Wow! Itu manusia apa komputer.
"Lu yakin ga ngefans rei?", irene sinis memandang reiva.
"Hehehe, dulu iya. Tapi...." reiva memelankan suaranya, padahal tidak ada orang lagi di area kebangsaan dan sejarah di perpustakaan ini.
"Please, jangan bilang siapa-siapa", reiva berbisik. Aku dan irene mendekatkan kepala kami.
"Sebenarnya.... kak juna itu sepupu jauh dari mama aku"

Aku dan irene berpandangan. "Aelah reiva, kirain apaan!", irene langsung ngupil cuek. Seandainya dia tidak secantik barbie asia pasti aku sudah ilfil.

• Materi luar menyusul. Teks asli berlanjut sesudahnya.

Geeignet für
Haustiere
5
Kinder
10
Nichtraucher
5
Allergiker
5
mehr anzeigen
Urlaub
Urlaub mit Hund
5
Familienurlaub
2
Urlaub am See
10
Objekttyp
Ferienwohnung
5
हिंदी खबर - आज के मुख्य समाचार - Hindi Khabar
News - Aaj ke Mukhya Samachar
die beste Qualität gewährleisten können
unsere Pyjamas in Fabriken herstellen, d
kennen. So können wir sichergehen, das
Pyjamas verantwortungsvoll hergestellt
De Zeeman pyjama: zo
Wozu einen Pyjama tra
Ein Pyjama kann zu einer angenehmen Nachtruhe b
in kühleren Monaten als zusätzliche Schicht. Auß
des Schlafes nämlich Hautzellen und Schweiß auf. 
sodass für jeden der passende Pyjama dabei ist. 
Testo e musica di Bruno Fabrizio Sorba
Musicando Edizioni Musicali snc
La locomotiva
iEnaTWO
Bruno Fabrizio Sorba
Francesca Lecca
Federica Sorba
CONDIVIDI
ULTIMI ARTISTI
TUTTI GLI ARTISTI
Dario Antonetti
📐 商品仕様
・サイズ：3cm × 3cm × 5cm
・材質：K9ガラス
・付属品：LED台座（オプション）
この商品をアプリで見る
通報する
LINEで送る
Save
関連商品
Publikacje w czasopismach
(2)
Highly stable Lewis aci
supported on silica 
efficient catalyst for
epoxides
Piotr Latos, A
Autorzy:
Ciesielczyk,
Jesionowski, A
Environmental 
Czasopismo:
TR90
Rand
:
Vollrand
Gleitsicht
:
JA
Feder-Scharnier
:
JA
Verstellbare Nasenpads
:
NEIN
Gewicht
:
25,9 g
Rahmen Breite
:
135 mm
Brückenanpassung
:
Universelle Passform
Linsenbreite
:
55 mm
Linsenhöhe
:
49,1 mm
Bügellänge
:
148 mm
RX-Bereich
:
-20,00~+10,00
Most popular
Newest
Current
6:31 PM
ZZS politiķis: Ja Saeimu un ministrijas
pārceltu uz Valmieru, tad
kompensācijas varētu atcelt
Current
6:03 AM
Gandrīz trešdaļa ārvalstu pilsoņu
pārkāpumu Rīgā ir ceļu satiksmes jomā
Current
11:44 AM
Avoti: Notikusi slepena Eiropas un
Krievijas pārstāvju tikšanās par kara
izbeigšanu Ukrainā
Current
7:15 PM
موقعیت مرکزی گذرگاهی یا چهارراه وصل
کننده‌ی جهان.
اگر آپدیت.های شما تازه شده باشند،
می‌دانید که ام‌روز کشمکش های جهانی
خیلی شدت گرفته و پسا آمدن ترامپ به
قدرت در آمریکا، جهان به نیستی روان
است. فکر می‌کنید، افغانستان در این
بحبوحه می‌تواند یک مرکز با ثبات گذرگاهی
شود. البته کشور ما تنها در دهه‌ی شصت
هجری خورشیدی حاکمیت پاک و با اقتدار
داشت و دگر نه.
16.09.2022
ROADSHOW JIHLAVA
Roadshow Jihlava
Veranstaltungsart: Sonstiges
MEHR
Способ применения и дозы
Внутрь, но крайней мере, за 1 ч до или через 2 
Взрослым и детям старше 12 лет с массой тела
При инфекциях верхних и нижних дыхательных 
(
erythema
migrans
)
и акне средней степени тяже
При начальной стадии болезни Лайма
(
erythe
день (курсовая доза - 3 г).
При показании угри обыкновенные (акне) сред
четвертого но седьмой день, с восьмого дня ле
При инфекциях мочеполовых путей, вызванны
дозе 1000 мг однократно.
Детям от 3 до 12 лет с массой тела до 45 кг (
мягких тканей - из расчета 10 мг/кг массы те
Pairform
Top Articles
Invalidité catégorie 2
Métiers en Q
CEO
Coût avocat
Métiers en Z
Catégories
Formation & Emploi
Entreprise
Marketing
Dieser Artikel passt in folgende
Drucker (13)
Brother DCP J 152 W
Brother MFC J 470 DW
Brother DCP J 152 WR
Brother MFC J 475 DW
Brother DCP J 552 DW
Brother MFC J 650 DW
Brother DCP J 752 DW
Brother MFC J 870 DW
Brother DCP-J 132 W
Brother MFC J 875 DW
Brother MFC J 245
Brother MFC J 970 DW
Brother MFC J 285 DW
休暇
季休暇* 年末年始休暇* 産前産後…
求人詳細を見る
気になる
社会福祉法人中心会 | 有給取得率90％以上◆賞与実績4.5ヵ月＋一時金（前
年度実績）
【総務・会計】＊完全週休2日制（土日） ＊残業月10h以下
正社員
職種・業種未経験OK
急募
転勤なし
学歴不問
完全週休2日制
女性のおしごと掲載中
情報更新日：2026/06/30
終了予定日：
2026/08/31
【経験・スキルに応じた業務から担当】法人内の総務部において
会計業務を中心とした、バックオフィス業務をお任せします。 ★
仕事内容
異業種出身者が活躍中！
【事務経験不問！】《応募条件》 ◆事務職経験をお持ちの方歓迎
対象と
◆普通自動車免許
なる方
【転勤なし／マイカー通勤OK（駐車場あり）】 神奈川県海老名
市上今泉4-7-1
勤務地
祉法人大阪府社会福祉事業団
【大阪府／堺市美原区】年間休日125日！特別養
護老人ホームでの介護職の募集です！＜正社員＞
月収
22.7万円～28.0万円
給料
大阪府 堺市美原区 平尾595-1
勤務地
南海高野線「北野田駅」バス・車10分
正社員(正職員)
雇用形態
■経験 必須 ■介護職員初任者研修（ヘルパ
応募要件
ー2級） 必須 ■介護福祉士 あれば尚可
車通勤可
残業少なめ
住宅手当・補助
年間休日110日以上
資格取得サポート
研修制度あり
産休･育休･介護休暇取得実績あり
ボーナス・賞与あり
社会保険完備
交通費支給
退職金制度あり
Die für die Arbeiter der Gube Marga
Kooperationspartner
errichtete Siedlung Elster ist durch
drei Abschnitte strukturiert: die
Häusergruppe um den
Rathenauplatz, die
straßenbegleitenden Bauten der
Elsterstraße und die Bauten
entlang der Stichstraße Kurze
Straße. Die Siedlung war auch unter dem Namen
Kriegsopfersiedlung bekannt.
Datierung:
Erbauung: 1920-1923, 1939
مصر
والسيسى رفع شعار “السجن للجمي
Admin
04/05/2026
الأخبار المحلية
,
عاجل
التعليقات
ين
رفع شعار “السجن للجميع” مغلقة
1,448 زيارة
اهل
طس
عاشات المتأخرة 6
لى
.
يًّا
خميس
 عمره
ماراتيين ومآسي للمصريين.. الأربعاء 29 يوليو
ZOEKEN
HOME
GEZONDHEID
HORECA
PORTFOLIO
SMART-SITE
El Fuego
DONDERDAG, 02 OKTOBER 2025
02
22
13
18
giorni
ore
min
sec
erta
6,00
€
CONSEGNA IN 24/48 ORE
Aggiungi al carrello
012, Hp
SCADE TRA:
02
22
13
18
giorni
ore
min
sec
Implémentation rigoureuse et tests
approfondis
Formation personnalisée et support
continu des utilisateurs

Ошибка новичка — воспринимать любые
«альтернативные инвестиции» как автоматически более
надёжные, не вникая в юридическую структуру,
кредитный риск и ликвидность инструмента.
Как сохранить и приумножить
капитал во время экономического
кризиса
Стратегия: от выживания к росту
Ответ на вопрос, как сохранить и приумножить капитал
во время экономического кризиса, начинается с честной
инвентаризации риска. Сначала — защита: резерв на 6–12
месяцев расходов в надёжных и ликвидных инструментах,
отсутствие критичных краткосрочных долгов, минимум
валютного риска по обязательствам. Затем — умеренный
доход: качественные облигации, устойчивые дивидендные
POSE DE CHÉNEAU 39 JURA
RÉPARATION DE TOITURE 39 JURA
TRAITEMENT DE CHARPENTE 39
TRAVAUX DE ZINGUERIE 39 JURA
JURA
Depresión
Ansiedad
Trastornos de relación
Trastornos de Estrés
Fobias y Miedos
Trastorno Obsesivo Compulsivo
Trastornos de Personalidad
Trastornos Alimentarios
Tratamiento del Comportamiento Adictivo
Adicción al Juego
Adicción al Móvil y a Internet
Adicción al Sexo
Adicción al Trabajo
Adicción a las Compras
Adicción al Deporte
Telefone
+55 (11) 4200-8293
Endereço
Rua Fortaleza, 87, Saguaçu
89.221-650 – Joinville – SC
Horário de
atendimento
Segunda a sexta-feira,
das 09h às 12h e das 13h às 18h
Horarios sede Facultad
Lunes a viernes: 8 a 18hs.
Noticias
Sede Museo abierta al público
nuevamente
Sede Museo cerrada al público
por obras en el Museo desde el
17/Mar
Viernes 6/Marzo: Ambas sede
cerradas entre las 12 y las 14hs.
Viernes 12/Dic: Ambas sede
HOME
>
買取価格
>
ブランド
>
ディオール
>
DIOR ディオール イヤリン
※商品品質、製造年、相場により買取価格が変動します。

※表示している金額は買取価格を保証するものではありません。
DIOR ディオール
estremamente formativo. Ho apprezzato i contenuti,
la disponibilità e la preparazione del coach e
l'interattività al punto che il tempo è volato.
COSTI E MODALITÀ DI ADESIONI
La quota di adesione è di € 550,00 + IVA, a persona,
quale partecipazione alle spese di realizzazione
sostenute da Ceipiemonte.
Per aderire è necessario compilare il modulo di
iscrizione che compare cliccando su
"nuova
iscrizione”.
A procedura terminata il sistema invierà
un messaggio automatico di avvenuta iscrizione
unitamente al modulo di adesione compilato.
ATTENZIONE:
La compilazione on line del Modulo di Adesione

"Pssssttt!!", reiva sedikit panik.
"Jangan sampai ada yang tahu. Kalian kan tahu sendiri, julukan mereka".
"A TEAM?", sahut ku biasa.
"Psssttttt", kali ini irene dan reiva ikut mengingatkan.
"Des, kalau bahas itu hati-hati. Ketua fans club si Ratu bisa-bisa denger", reiva berbisik.
"Ratu? Anak 1-A?", jawabku ringan. Aku memang tidak tahu apa-apa.
"Sekelasmu dong", aku memandang irene, dia juga A team.
"Aku bukan A team. Amit-amit!", irene menghela nafas, kakinya dinaikkan keatas meja dan bersandar di kursi, plek percis preman tampang barbie.
"Gak semua yang dikelas A masuk ke A team des... ", reiva berbisik.

Teeeetttt! Bel berbunyi.
"Yuk yuk!", kami bergegas meninggalkan perpuskaan berlari di koridor dan tertawa.
"Desyca, kamu bongsor tapi lemot amat sih!", irene mengejekku karena selalu lari terakhir.
Dan reiva harus menggandeng tanganku agar lariku lebih cepat.